### TÂCHE 1
D'après le texte sur le financement automobile, de quel pourcentage la location avec option d'achat a-t-elle chuté sur les trois premiers trimestres de 2013 ?

### TEXTE SOURCE
=======

Mises à mal sur leur marché fétiche du prêt personnel, les sociétés de crédit conso ont naturellement cherché à se refaire sur leur autre grand segment d’activité : le financement auto. De fait, la production sur ce créneau a augmenté de 8% en 2011 et de 26% en 2012. Ce faisant, les crédits auto qui constituaient historiquement le tiers des encours du secteur sont montés à près de la moitié. Mais les choses se sont gâtées dernièrement. La production du segment a baissé de 1,3% sur les 9 premiers mois de 2013, affichant 4,1 milliards de DH. En cause bien sûr, l’atterrissage des ventes de voitures, le marché ayant baissé de 7,3% en 2013 après une croissance record en 2012. Mais il y a aussi la débandade LOA. La location avec option d’achat a dégringolé de 39%, représentant 1,4 milliard de dirhams sur les trois premiers trimestres de 2013. Ce financement star des trois dernières années est tombé de haut en quelques mois, sa quote-part dans les crédits auto octroyés passant de 21% en  juin 2012 à 13% en septembre 2013. « La raison en est la mesure fiscale introduite par la Loi de Finances 2013 prévoyant la taxation des valeurs résiduelles des véhicules financés en LOA. Ce surcoût fiscal a systématiquement rebuté les emprunteurs », s’irrite le directeur financier d’une société de la place. Et on n’en serait encore qu’au début de la déperdition de clientèle, puisque les professionnels s’attendent à une baisse encore plus accentuée de la LOA sur les prochains mois. Les plus pessimistes prédisent même pour bientôt la mort de ce produit qui a été introduit au Maroc tout juste en 2000 et qui a fait les frais, depuis 2007, d’un yoyo réglementaire pour ce qui est du prélèvement de la TVA.

Le halal, ce mort-né.

Reste le crédit halal, ou alternatif, sur lequel beaucoup d’espoirs ont été fondés. Si les financements classiques battent de l’aile actuellement, pour les solutions islamiques, c’est carrément la débâcle. Ainsi, le financement auto halal, Mourabaha, ne cumule que 17,8 millions de dirhams de nouveaux crédits sur les neuf premiers mois de 2013, en baisse de plus de 50% par rapport à la même période en 2012. Déjà que ce volume est insignifiant comparé aux 2,7 milliards de dirhams drainés sous forme de crédits classiques sur les trois premiers trimestres de 2013. Et encore, Mourabaha est bien mieux lotie que Ijara, la version halal de la location avec option d’achat. Ce dernier produit est aujourd’hui purement et simplement enterré. Il ne figure même plus au niveau des statistiques dressées trimestriellement par l’Association professionnelle des sociétés de financement. Selon les spécialistes, la LOA halal n’a jamais pu trouver sa place sur le marché du fait que la TVA appliquée à la marge sur ce produit reste supérieur à ce qui est en vigueur pour les autres solutions de financement (10%).

=======

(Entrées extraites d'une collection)

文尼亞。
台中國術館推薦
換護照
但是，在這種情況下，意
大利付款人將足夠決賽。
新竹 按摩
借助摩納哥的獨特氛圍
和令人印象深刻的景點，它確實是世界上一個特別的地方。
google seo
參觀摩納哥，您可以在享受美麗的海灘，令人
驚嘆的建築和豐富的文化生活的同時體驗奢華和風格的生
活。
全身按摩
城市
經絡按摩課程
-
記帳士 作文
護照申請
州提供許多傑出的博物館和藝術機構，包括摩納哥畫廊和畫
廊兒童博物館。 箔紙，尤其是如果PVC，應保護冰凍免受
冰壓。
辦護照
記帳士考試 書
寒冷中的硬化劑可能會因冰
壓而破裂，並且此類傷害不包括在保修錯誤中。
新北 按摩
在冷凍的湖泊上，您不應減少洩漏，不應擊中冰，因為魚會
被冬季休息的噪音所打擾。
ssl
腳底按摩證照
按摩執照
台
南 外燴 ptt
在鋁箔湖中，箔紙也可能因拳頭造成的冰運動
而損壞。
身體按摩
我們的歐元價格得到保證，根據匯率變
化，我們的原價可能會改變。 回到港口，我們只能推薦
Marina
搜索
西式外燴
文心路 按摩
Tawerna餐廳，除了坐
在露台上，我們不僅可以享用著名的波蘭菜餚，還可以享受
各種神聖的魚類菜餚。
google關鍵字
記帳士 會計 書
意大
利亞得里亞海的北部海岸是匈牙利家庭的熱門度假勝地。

=======

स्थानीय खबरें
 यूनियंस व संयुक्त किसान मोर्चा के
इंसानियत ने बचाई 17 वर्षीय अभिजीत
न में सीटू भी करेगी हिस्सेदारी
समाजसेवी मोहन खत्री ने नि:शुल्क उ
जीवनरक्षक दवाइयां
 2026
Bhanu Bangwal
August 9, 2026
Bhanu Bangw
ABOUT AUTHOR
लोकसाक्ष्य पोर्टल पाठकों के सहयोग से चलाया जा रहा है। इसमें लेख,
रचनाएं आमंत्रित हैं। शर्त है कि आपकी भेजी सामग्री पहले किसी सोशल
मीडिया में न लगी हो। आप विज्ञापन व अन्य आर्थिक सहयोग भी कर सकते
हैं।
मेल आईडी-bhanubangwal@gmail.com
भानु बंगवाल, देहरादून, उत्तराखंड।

=======

### TÂCHE 2
Recopiez à l'identique les lignes des enregistrements allant de celle qui contient « स्थानीय खबरें » à celle qui contient « भानु बंगवाल, देहरादून, उत्तराखंड। », ces deux lignes incluses.

### ZONE DE RÉPONSE 1
De 39 %.

### ZONE DE RÉPONSE 2
स्थानीय खबरें
 यूनियंस व संयुक्त किसान मोर्चा के
इंसानियत ने बचाई 17 वर्षीय अभिजीत
न में सीटू भी करेगी हिस्सेदारी
समाजसेवी मोहन खत्री ने नि:शुल्क उ
जीवनरक्षक दवाइयां
 2026
Bhanu Bangwal
August 9, 2026
Bhanu Bangw
ABOUT AUTHOR
लोकसाक्ष्य पोर्टल पाठकों के सहयोग से चलाया जा रहा है। इसमें लेख,
रचनाएं आमंत्रित हैं। शर्त है कि आपकी भेजी सामग्री पहले किसी सोशल
मीडिया में न लगी हो। आप विज्ञापन व अन्य आर्थिक सहयोग भी कर सकते
हैं।
मेल आईडी-bhanubangwal@gmail.com
भानु बंगवाल, देहरादून, उत्तराखंड।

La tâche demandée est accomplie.